Page segmentation data
======

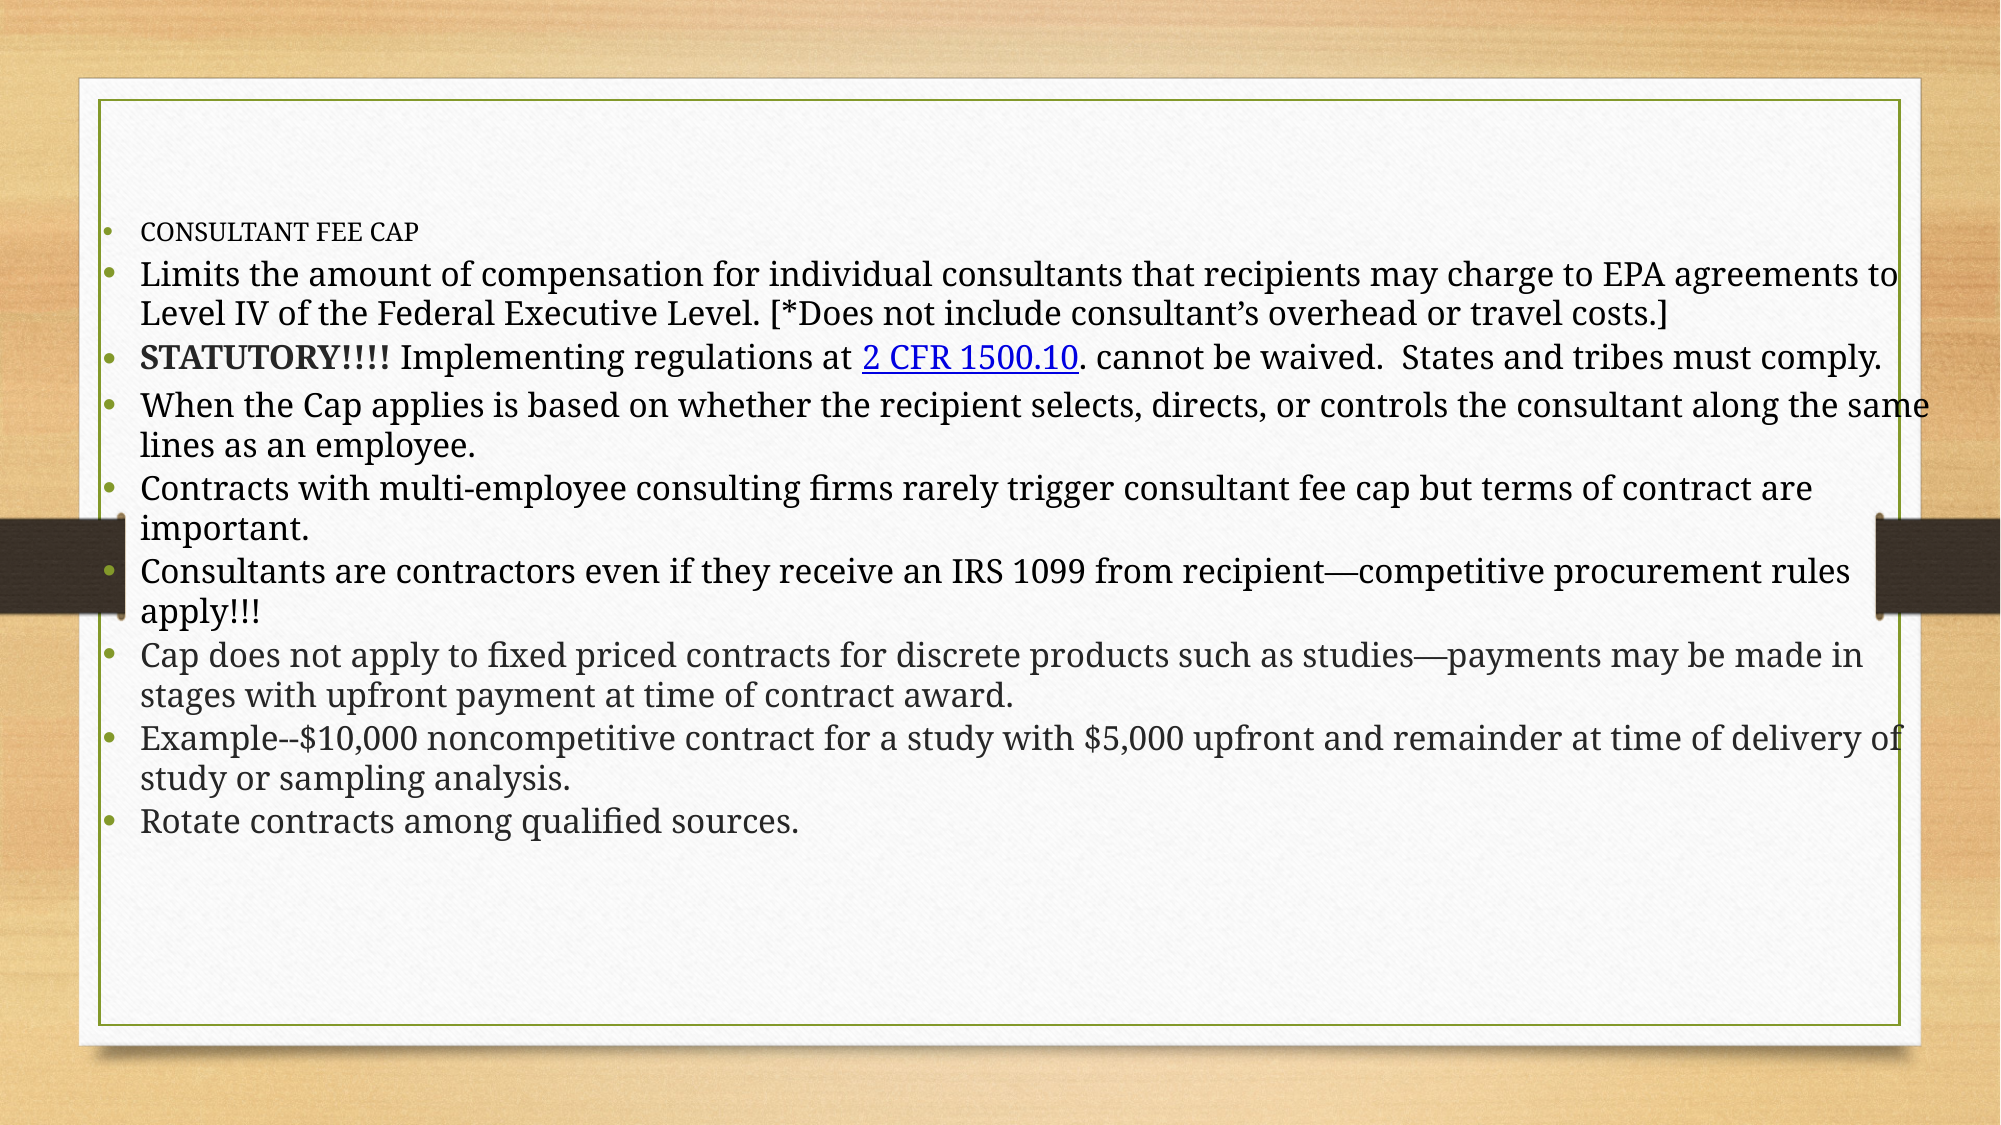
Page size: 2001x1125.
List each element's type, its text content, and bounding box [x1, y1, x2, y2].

list CONSULTANT FEE CAP Limits the amount of compensation for individual consultants that recipients may charge to EPA agreements to Level IV of the Federal Executive Level. [*Does not include consultant’s overhead or travel costs.] STATUTORY!!!! Implementing regulations at 2 CFR 1500.10. cannot be waived. States and tribes must comply. When the Cap applies is based on whether the recipient selects, directs, or controls the consultant along the same lines as an employee. Contracts with multi-employee consulting firms rarely trigger consultant fee cap but terms of contract are important. Consultants are contractors even if they receive an IRS 1099 from recipient—competitive procurement rules apply!!! Cap does not apply to fixed priced contracts for discrete products such as studies—payments may be made in stages with upfront payment at time of contract award. Example--$10,000 noncompetitive contract for a study with $5,000 upfront and remainder at time of delivery of study or sampling analysis. Rotate contracts among qualified sources. [87, 171, 1975, 877]
picture [0, 0, 2001, 1125]
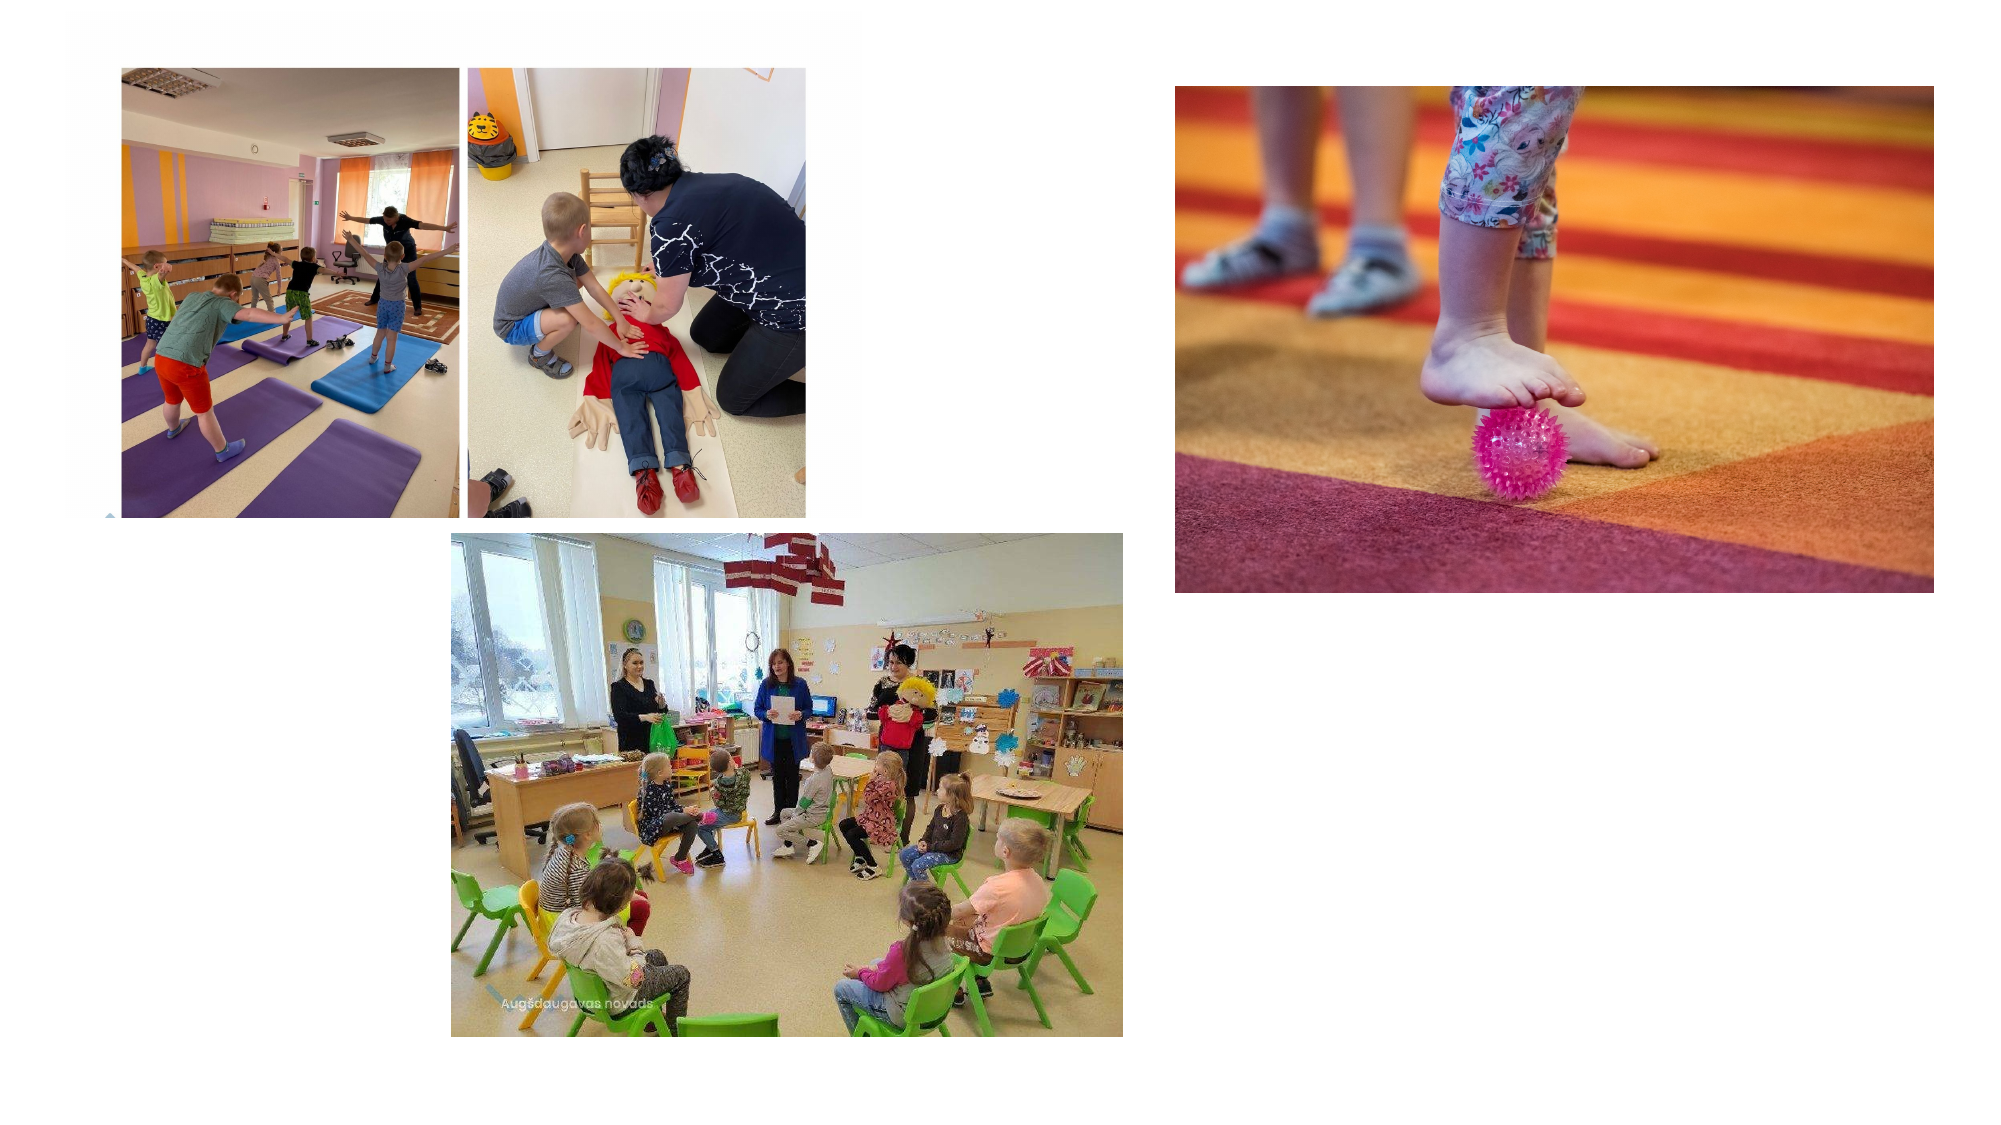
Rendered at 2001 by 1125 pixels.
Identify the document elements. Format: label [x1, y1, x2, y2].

======

:: EXERCISE GOAL ::
Would you write out every record word for word, leaving no picture in?

:: RESULT OF THE EXERCISE ::
Page size: 2001x1125.
List each element's type, its text content, and bounding box [x1, y1, x2, y2].

list CONSULTANT FEE CAP Limits the amount of compensation for individual consultants that recipients may charge to EPA agreements to Level IV of the Federal Executive Level. [*Does not include consultant’s overhead or travel costs.] STATUTORY!!!! Implementing regulations at 2 CFR 1500.10. cannot be waived. States and tribes must comply. When the Cap applies is based on whether the recipient selects, directs, or controls the consultant along the same lines as an employee. Contracts with multi-employee consulting firms rarely trigger consultant fee cap but terms of contract are important. Consultants are contractors even if they receive an IRS 1099 from recipient—competitive procurement rules apply!!! Cap does not apply to fixed priced contracts for discrete products such as studies—payments may be made in stages with upfront payment at time of contract award. Example--$10,000 noncompetitive contract for a study with $5,000 upfront and remainder at time of delivery of study or sampling analysis. Rotate contracts among qualified sources. [87, 171, 1975, 877]
picture [0, 0, 2001, 1125]
Rendered at 2001 by 1125 pixels.
Identify the document elements. Format: label [x1, y1, x2, y2].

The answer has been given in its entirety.